## Work task
Write the records out exactly, so that no picture remains in the copy.

::::::

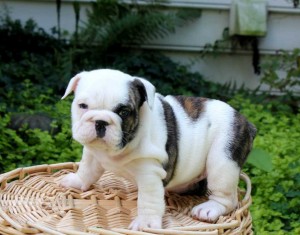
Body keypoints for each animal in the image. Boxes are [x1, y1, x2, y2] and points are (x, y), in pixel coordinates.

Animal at [59, 68, 256, 229]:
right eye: (82, 106)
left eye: (124, 112)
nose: (100, 121)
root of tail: (247, 122)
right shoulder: (92, 154)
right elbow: (87, 169)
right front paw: (76, 181)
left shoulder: (150, 174)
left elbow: (148, 201)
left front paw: (145, 223)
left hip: (222, 160)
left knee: (227, 197)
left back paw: (210, 209)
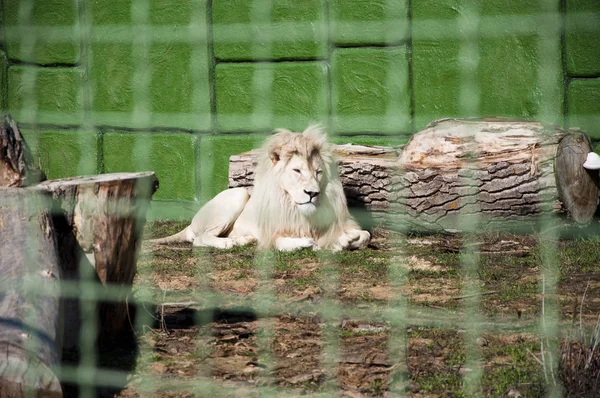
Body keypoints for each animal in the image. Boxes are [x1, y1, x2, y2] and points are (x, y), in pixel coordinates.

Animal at [150, 125, 370, 252]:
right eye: (297, 170)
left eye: (318, 172)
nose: (312, 193)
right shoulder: (271, 232)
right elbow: (284, 241)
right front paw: (310, 243)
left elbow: (365, 236)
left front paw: (344, 241)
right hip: (238, 194)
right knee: (200, 239)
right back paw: (228, 243)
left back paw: (243, 240)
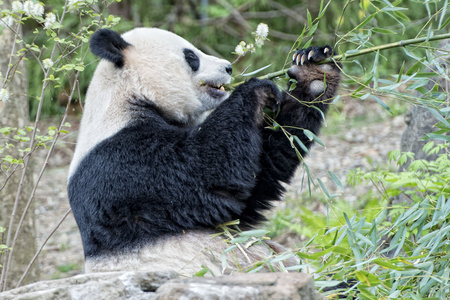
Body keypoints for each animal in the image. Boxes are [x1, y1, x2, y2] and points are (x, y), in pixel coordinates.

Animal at [67, 27, 342, 276]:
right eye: (191, 56)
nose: (228, 68)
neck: (128, 96)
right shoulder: (121, 164)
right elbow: (205, 172)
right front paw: (256, 89)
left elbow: (259, 179)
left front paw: (314, 71)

::::::

## Answer below
Body keypoints for each animal in the image. Boxes are [x1, y1, x2, y2] and points are (x, y), in pixel coordinates.

Animal at [59, 68, 256, 229]:
right eye: (82, 106)
left eye: (124, 112)
nose: (100, 121)
root of tail: (247, 122)
right shoulder: (92, 154)
right elbow: (87, 169)
right front paw: (76, 181)
left shoulder: (150, 174)
left elbow: (148, 201)
left front paw: (145, 223)
left hip: (222, 160)
left knee: (227, 197)
left back paw: (210, 209)
Body keypoints for each animal in the image. Boxes are [x1, y1, x2, y2] and points are (x, y), in pixel coordinates.

Animal at [150, 125, 370, 252]:
right eye: (297, 170)
left eye: (318, 172)
nose: (312, 193)
right shoulder: (271, 232)
right elbow: (284, 241)
right front paw: (310, 243)
left elbow: (365, 236)
left front paw: (344, 241)
right hip: (238, 194)
right knee: (200, 239)
right back paw: (228, 243)
left back paw: (243, 240)
Body keypoints for each animal in the image. Boxes are [x1, y1, x2, y2] and points are (x, y), in pixel coordinates.

Animal at [67, 27, 342, 276]:
right eye: (191, 56)
nose: (228, 68)
neck: (128, 96)
right shoulder: (121, 164)
right elbow: (205, 172)
right front paw: (256, 89)
left elbow: (259, 179)
left front paw: (314, 71)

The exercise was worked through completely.